The European Union’s plan for an integrated banking union passed a decisive milestone today after member states and the European Parliament reached agreement on the Single Resolution Mechanism, a centralised resolution body and accompanying €55 billion fund that will be responsible for winding-up troubled banks.
While agreement on the complex piece of financial legislation was reached between member states in December after months of talks, the Greek presidency of the council had been tasked with reaching agreement between member states and the European Parliament under the EU’s co-decision system.
Following months of talks, the Parliament finally signed off on the deal this morning following 16 hours of talks in Brussels.
The negotiations began at 3 pm yesterday afternoon, with bleary-eyed negotiators, including euro group president Jeroen Dijsselbloem emerging with a deal at 7am. At least one phone call was made to German finance minister Wolfgang Sch äuble at 5.30am on the deal which is largely seen as favouring smaller countries such as Ireland, by accelerating the pace at which the €55 billion fund will be fully mutualised.
The European Parliament secured a number of changes from the original position agreed by member states, which itself had conceded to a number of German demands in the early set of discussions regarding mutualisation.
Under the package agreed, the period during which the €55 billion fund will move from being a pool of different national funds towards a fully shared fund has been reduced from 10 years to eight. The new proposal also sets out a quicker pace of mutualisation, with 70 per cent of the fund fully pooled within the first three years, compared to 30 per cent in the first draft, which had conceived of a gradual mutualisation of 10 per cent per year over a decade. Under the revised package 40 per cent of the fund will be mutualised in the first year, 20 per cent in the second year, and the rest equally over a further six years.
According to Dutch MEP Corienn Wortmann-Kool this will create a resolution process that would treat banks equally regardless of country they were based in. “We want bail-in of creditors and investors to be applied in the same way to all banks irrespective of the member states these banks are located in,” she said using the example of Ireland as compared to larger states such as Germany and France.
While the plan agreed in December would have meant that a French or German bank, for example, with a large fund behind them would have been able to implement a moderate bail-in, an Irish bank with a smaller national fund would be forced into a deeper bail-in, leading to higher funding costs, she said.
“This would definitely not be what we want to achieve in terms of breaking the link between sovereign and banking debt,” Ms Wortmann-Kool said in a press conference in Brussels this morning.
The agreement also envisages that the European commission will approve decisions made by the SRM’s board on resolving banks, rather than member states, though finance ministers will still have the right to intervene in certain cases.

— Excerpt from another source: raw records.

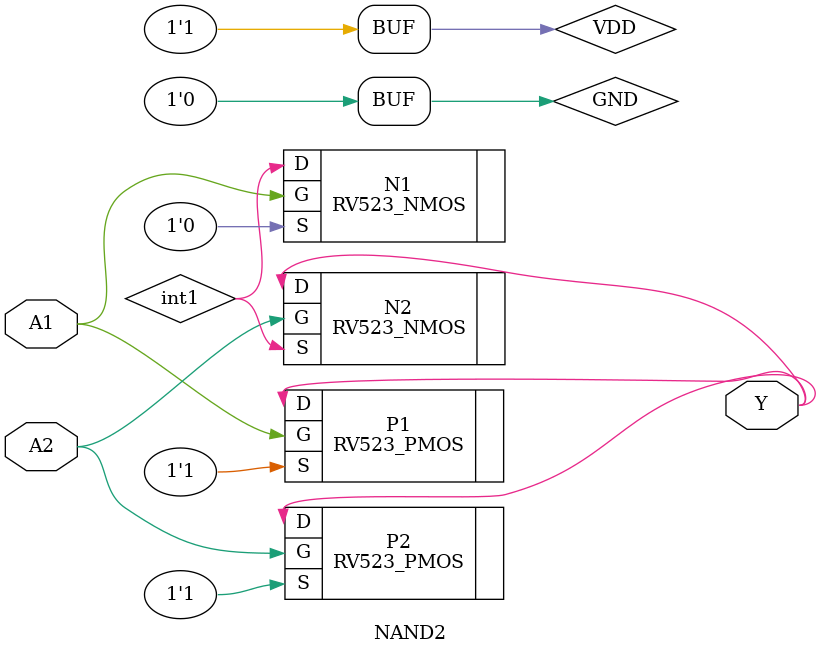
<source format=v>
(* pins = "A1,-,A2,Y" *)
module NAND2(
    output Y,
    input A1,
    input A2
);
    supply1 VDD;
    supply0 GND;
    wire int1;

    RV523_NMOS N1(
        .S(GND),
        .D(int1),
        .G(A1)
    );
    RV523_NMOS N2(
        .S(int1),
        .D(Y),
        .G(A2)
    );
    RV523_PMOS P1(
        .S(VDD),
        .D(Y),
        .G(A1)
    );
    RV523_PMOS P2(
        .S(VDD),
        .D(Y),
        .G(A2)
    );
endmodule
</source>
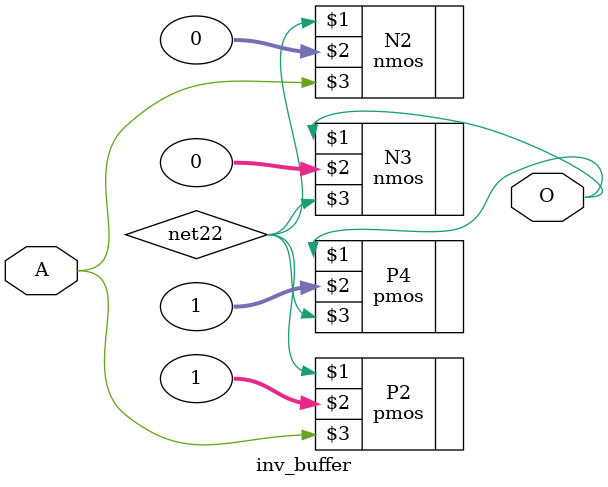
<source format=v>
`timescale 1ns / 1ns 

module inv_buffer ( O, A );
output  O;

input  A;


specify 
    specparam CDS_LIBNAME  = "ece555_final";
    specparam CDS_CELLNAME = "inv_buffer";
    specparam CDS_VIEWNAME = "schematic";
endspecify

pmos P2 ( net22, 1, A);
pmos P4 ( O, 1, net22);
nmos N2 ( net22, 0, A);
nmos N3 ( O, 0, net22);

endmodule

</source>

MEP’s had been trying to limit the power of member states to interfere in the decision-making process, amid fears of political interference.
The fund will also have a borrowing capacity, which will go some way to assuaging some concerns about the firepower of the €55 billion fund.
Asked if the imminent European elections had contributed to the outcome of today’s agreement, Ms Wortmann-Kool denied that there had been any political grand-standing at play, or that MEP’s had been under time pressure to reach agreement too early.
“During the process we got a lot of support from the ECB, from the European Commission from experts [...]actually we haven’t met any expert who could explain to us that Council’s position in December could really work, effectively, therefore for us it was extremely important to achieve a credible system.”
The changes achieved by the European Parliament showed democracy at work, she added.
The European Parliament will now have to vote on the proposal at their plenary session in Strasbourg in made-April, the last session before the European elections in May.
EU Internal Markets commissioner Michel Barnier said the agreement allows the completion of the “architecture of the banking union for the euro zone.”
“Backed by an appropriate resolution funding arrangement, and an acceptable decision-making process, this second pillar of the banking union will allow bank crises to be managed more effectively, “ he said.